Repeat exactly, and only, the lines below starting at the line that contains "куда вставляются URL-адреса;" and ending at the line that contains "на домашнюю страницу.", inclusive of both.

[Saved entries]
=== Begin Enclosure ===
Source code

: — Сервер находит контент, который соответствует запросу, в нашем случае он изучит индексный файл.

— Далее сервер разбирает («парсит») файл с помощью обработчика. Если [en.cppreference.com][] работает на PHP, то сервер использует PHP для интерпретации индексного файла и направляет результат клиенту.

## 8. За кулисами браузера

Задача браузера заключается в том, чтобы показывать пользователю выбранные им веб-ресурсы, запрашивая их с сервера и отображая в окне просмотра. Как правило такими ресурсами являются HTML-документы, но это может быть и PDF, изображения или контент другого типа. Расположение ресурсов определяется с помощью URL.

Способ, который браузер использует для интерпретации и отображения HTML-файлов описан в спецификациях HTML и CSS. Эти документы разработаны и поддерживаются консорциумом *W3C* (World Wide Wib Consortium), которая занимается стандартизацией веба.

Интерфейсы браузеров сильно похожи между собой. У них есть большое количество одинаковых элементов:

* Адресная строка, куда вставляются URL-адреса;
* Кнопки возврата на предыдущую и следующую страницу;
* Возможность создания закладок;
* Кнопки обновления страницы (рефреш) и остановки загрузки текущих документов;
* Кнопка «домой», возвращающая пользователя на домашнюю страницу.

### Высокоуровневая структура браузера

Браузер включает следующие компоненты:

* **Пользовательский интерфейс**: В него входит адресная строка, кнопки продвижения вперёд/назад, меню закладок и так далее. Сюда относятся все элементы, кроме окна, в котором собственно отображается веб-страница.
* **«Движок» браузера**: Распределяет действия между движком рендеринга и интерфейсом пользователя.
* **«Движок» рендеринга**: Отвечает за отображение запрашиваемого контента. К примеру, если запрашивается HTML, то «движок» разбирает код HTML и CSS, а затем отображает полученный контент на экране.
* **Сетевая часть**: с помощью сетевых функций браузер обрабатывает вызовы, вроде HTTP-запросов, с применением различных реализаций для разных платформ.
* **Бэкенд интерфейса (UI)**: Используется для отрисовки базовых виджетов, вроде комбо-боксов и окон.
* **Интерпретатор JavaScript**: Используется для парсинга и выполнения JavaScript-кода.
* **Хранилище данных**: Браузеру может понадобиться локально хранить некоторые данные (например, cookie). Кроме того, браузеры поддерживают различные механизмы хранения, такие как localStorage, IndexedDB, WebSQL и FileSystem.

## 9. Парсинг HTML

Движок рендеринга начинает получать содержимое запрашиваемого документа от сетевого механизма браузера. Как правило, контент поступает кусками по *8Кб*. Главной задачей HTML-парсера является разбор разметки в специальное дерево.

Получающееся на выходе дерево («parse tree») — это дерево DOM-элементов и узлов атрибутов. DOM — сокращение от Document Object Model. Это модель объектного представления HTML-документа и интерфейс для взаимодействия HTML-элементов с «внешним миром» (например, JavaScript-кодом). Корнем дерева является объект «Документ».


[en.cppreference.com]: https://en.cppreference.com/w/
=== End Enclosure ===
**Task response**
* Адресная строка, куда вставляются URL-адреса;
* Кнопки возврата на предыдущую и следующую страницу;
* Возможность создания закладок;
* Кнопки обновления страницы (рефреш) и остановки загрузки текущих документов;
* Кнопка «домой», возвращающая пользователя на домашнюю страницу.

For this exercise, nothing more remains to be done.